Por fin, en 1858, recibió la carta fatídica. El joven Alfred Russell Wallace, instalado en Malasia, le enviaba un artículo que había escrito y le solicitaba a Darwin, más viejo y más reconocido que él, que lo presentara ante la Sociedad Lineana de Londres. El artículo de Wallace era un resumen perfecto de las ideas que Darwin llevaba tantos años edificando. ¿Qué hacer? Darwin era un hombre decente y gallardo como pocos. La decencia le ordenaba presentar el artículo de Wallace, como se le solicitaba, y hacerse a un lado. Al mismo tiempo, en la ciencia el primero que publica una idea se lleva el crédito. Pero no es sólo cuestión de crédito. Las ideas no se publican dos veces: no puede haber segundo lugar en ciencia. Al apartarse para dar paso a Wallace, Darwin se resignaba a que sus afanes de más de 20 años no fructificaran. Darwin decidió hacer lo que había que hacer. Por suerte, intervinieron sus amigos. Wallace no tenía ni remotamente la cantidad de datos de Darwin. Éste podía legítimamente presentar los trabajos de ambos ante la Sociedad Lineana sin quedar como un sinvergüenza. Así lo hizo el 1 de julio de 1858.
Eso sí: luego se puso a redactar febrilmente una versión completa de su teoría de la "descendencia con modificación". El susto que pasó le prestó una lucidez casi dolorosa y escribió y escribió durante cerca de un año. El 24 de noviembre de 1859 salió a la venta El origen de las especies. Si Wallace no le hubiera escrito a Darwin, como dice el biólogo Julian Huxley en el prefacio de una edición en inglés de El origen, la obra se hubiera publicado mucho después y habría resultado monumental hasta el punto de ser ilegible. El libro que se publicó hace 150 años es, en cambio, un libro extenso, sí, pero muy agradable de leer, y hasta divertido (bueno, por partes). Al mismo tiempo es una verdadera aplanadora, con tantos datos, ejemplos y razones para darle sustancia. Quien lo lee, se convence, pero no sólo de que las especies cambian (es decir, del hecho de la evolución), sino de que cambian por selección natural, el mecanismo con el que dieron al mismo tiempo Charles Darwin y Alfred Russell Wallace.
Se discute si Darwin de veras se condujo con decencia en el asunto de Wallace. Hay quien opina que no debió haber presentado su trabajo. Hace algunos años tuve oportunidad de entrevistar al historiador inglés Jonathan Hodge, experto en historia de la teoría de la evolución, y le hice esta pregunta: ¿fue Darwin un caballero? Me contestó que sí, en pocas palabras (la entrevista se publicó en el número de diciembre de 2006 de ¿Cómo ves?). Los detalles los pondré aquí en cuanto pueda echar mano de un ejemplar y recuperar la entrevista...
5 comentarios:
Como siempre, muy interesantes y amenas tus explicaciones.

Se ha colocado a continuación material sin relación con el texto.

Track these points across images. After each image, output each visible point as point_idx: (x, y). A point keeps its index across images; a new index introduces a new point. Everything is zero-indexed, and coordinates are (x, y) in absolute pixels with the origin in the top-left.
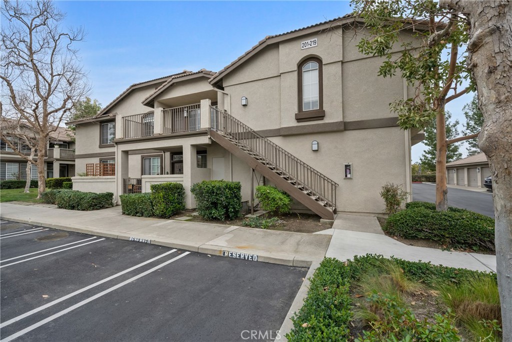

Felicidades, y te animo a seguir con este trabajo.
Gracias, José Ángel. A veces hace falta ese ánimo.
Sergio, felicidades por tu nuevo libro. Ese no lo voy a comprar porque ya rebasé el limite de edad como por 15 años. =S
Pero que bueno que se te haya ocurrido influenciar (sin "z" y con "i") a los niños. Saludos.
Un saludo enorme:
Estuve afortunadamente en la conferencia en la casita de las ciencias el jueves 12 de noviembre. ¡Por fin te conocí aunque sea de vista!...
Bien, en esa ocasión nos recomendaste revisar la revista Nature sobre un artículo sobre periodismo científico. Desgraciadamente no pude apuntar la cita completa, ¿serías tan amable de indicarmela?
Muchas gracias.
Hola Angélica. Pues mucho gusto. Los artículos vienen en el número del 25 de junio de 2009.